Hz. Ömer, beni de Bedir’e katılmış bulunan Ashâb-ı Kirâm ile (istişâre meclislerinde) içeriye alırdı. Birileri bundan alınmış olacak ki, şöyle dedi:

- Bunun aramızda ne işi var. Bizim de onun yaşında çocuklarımız vardır. Hz. Ömer onlara:

- O sizin de konumunu bil­diğiniz bir kimsedir. İbn-i Abbas Radiyallâhu anhumâ devamla dedi ki:

- Günün birinde Hz. Ömer, yine beni çağırıp içlerine aldı. Sonra anladım ki, o gün Hz. Ömer beni onlara göstermek için çağırmış. Onlara şu: ″Ey Resûlüm! Allah’u Teâlâ’nın nusrat ve fethi sana geldiği″ diye devam eden Nasr Sûresi hakkında ne dersiniz? diye sordu. Bâzıları:

-Bize nusrat ve fetih verildiği zaman Allah’a hamd etmemiz ve Allah’tan bağışlanma dilememiz emrolundu, dediler. Bâzıları da sükût etti, bir şey söylemedi. Hz. Ömer bana:

-Sen de mi böyle söylüyorsun Yâ İbn-i Abbas? dedi. Ben:

-Hayır, dedim.

-Ya ne diyorsun? dedi. Ben:

-O, Resûlullah Sallallâhu aleyhi ve sellem’in ecelidir. Allah’u Teâlâ, bunu kendisine bildirdi de: ″Ey Resûlüm! Allah’ın yardımı ve fethi sana geldiği zaman* ve insanların bölük bölük İslâm Dîni’ne girdiğini gördüğün vakit,* Rabbini hamd ile tesbih et ve O’ndan bağışlanma dile. Şüphesiz O, tevbeleri çok kabul edendir″ diye buyurdu, dedim. Bunun üzerine Hz. Ömer de:

- Benim bilmekte olduğum da ancak senin söylemekte olduğun şeydir, dedi.[1]

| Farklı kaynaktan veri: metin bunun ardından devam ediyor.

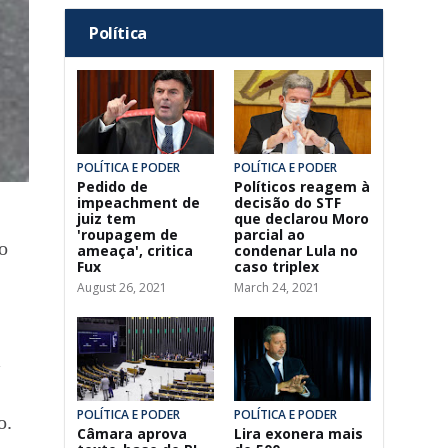
Política
POLÍTICA E PODER
POLÍTICA E PODER
Pedido de
Políticos reagem à
impeachment de
decisão do STF
juiz tem
que declarou Moro
'roupagem de
parcial ao
o
ameaça', critica
condenar Lula no
Fux
caso triplex
August 26, 2021
March 24, 2021
POLÍTICA E PODER
POLÍTICA E PODER
o.
Câmara aprova
Lira exonera mais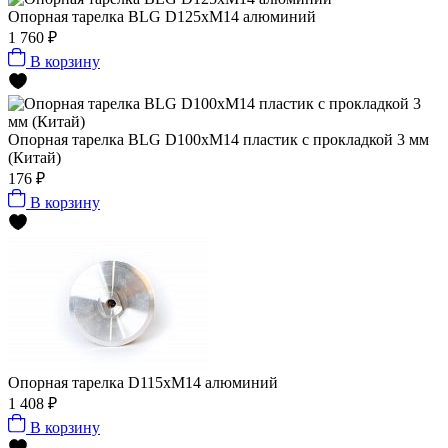
Опорная тарелка BLG D125xМ14 алюминий
1 760 ₽
В корзину
Опорная тарелка BLG D100xМ14 пластик с прокладкой 3 мм
(Китай)
176 ₽
В корзину
Опорная тарелка D115xМ14 алюминий
1 408 ₽
В корзину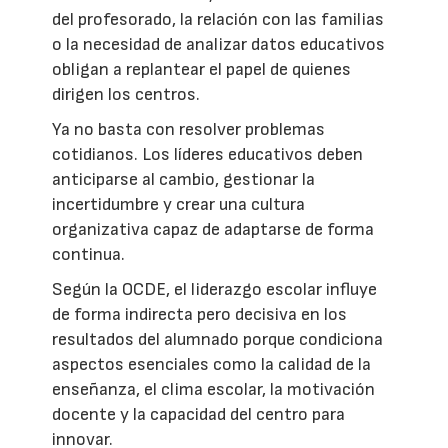
del profesorado, la relación con las familias
o la necesidad de analizar datos educativos
obligan a replantear el papel de quienes
dirigen los centros.
Ya no basta con resolver problemas
cotidianos. Los líderes educativos deben
anticiparse al cambio, gestionar la
incertidumbre y crear una cultura
organizativa capaz de adaptarse de forma
continua.
Según la OCDE, el liderazgo escolar influye
de forma indirecta pero decisiva en los
resultados del alumnado porque condiciona
aspectos esenciales como la calidad de la
enseñanza, el clima escolar, la motivación
docente y la capacidad del centro para
innovar.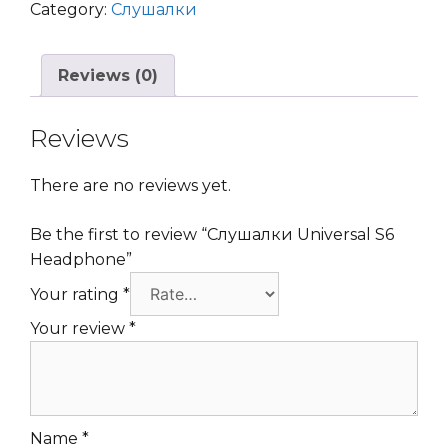
Category:
Слушалки
Reviews (0)
Reviews
There are no reviews yet.
Be the first to review “Слушалки Universal S6
Headphone”
Your rating
*
Your review
*
Name
*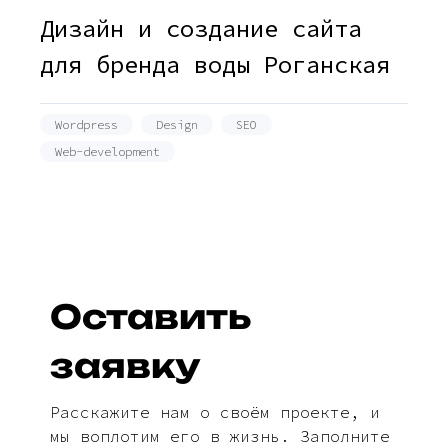
Дизайн и создание сайта
для бренда воды Роганская
Wordpress
Design
SEO
Web-development
Оставить
заявку
Расскажите нам о своём проекте, и
мы воплотим его в жизнь. Заполните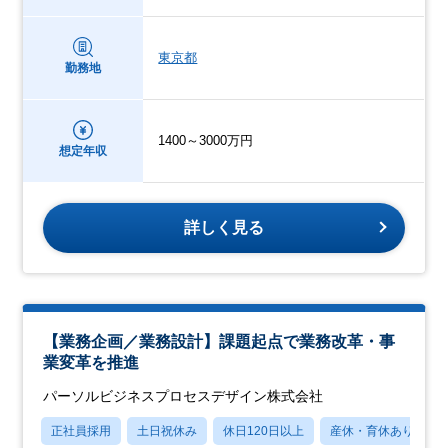
東京都
勤務地
1400～3000万円
想定年収
詳しく見る
【業務企画／業務設計】課題起点で業務改革・事
業変革を推進
パーソルビジネスプロセスデザイン株式会社
正社員採用
土日祝休み
休日120日以上
産休・育休あり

Yine bu sûre hakkında İbn-i Abbas Radiyallâhu anhumâ şu Hadis-i Şerif’i nakletmiştir:

لَمَّا نَزَلَتْ إِذَا جَاءَ نَصْرُ اللّٰهِ وَالْفَتْحُ قَالَ رَسُولُ اللّٰهِ صَلَّى اللّٰهُ عَلَيْهِ وَسَلَّمَ نُعِيَتْ إِلَيَّ نَفْسِي بِأَنَّهُ مَقْبُوضٌ فِي تِلْكَ السَّنَةِ (حم عن ابن عباس)

Nasr Sûresi nâzil olunca Resûlullah Sallallâhu aleyhi ve sellem: ″Kendi ölümüm kendime bildirildi″ buyurdu ve bu sûrenin indiği yılda ru­hunun alınacağını beyan etmiş oldu.[2]

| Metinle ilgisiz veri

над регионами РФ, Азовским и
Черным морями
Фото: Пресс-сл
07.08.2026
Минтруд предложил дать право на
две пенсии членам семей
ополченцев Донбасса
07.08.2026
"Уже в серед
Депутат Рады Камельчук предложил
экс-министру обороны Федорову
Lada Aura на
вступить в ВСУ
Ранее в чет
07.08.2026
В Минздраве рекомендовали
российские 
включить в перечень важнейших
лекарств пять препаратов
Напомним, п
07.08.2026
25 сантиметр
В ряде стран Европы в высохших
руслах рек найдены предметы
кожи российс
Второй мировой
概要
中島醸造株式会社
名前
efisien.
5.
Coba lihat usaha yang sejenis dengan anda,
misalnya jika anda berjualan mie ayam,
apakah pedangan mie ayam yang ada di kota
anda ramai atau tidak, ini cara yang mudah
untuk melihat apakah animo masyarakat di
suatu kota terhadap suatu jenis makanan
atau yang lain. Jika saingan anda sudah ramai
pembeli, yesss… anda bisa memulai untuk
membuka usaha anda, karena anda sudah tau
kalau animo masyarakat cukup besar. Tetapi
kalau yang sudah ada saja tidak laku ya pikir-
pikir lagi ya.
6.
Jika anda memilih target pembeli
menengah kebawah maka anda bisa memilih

Yine İbn-i Abbas Radiyallâhu anhumâ şu hâdiseyi anlatmıştır:

لَمَّا نَزَلَتْ "إِذَا جَاءَ نَصْرُ اللّٰهِ وَالْفَتْحُ" دَعَا رَسُولُ اللّٰهِ صَلَّى اللّٰهُ عَلَيْهِ وَسَلَّمَ فَاطِمَةَ، فَقَالَ:إِنَّهُ قَدْ نُعِيَتْ إِلَيَّ نَفْسِي، فَبَكَتْ، فَقَالَ لَهَا: لا تَبْكِي فَإِنَّكِ أَوَّلُ أَهْلِي لاحِقٌ بِيفَضَحِكَتْ فَرَآهَا بَعْضُ أَزْوَاجُ النَّبِيِّ صَلَّى اللّٰهُ عَلَيْهِ وَسَلَّمَ، فَقَالَتْ لَهَا: رَأَيْتُكِ بَكَيْتِ وضَحِكْتِ، قَالَتْ: إِنَّهُ قَالَ لِي:قَدْ نُعِيَتْ إِلَيَّ نَفْسِيفَبَكَيْتُ، فَقَالَ:لا تَبْكِينَ، فَإِنَّكِ أَوَّلُ أَهْلِي لاحِقٌ بِيفَضَحِكْتُ. (طب عن ابن عباس)

Resûlullah Sallallâhu aleyhi ve sellem, Hz. Fâtıma’yı çağırdı ve ona: ″Ölüm haberim bana bildirildi″ dedi. Bunun üzerine Hz. Fâtıma ağladı. Resûlullah Sallallâhu aleyhi ve sellem: ″Ağlama, çünkü bana ilk kavuşacak sensin″ dedi. Bunun üzerine Hz. Fâtıma güldü. Resûlullah Sallallâhu aleyhi ve sellem’in hanımlarından bâzıları da onun güldüğünü gördüler ve ″Ey Fâtıma! Önce ağladığını daha sonra da güldüğünü gördük″ dediler. Hz. Fâtıma dedi ki: O bana, ölümünün kendisine bildirildiğini söyledi. Ben bunun üzerine ağladım. Sonra O: ″Ağlama, çünkü bana ilk kavuşacak olan sensin″ dedi. Bunun için de güldüm.[3]


[1] Sahih-i Buhârî, Tefsir-i Nasr 2.

[2] Ahmed b. Hanbel, Müsned, Hadis No: 1777.

[3] Taberânî, Mu’cem’ul-Kebir, Hadis No: 11739, 18460; Sünen-i Dârimî, Mukaddime 14.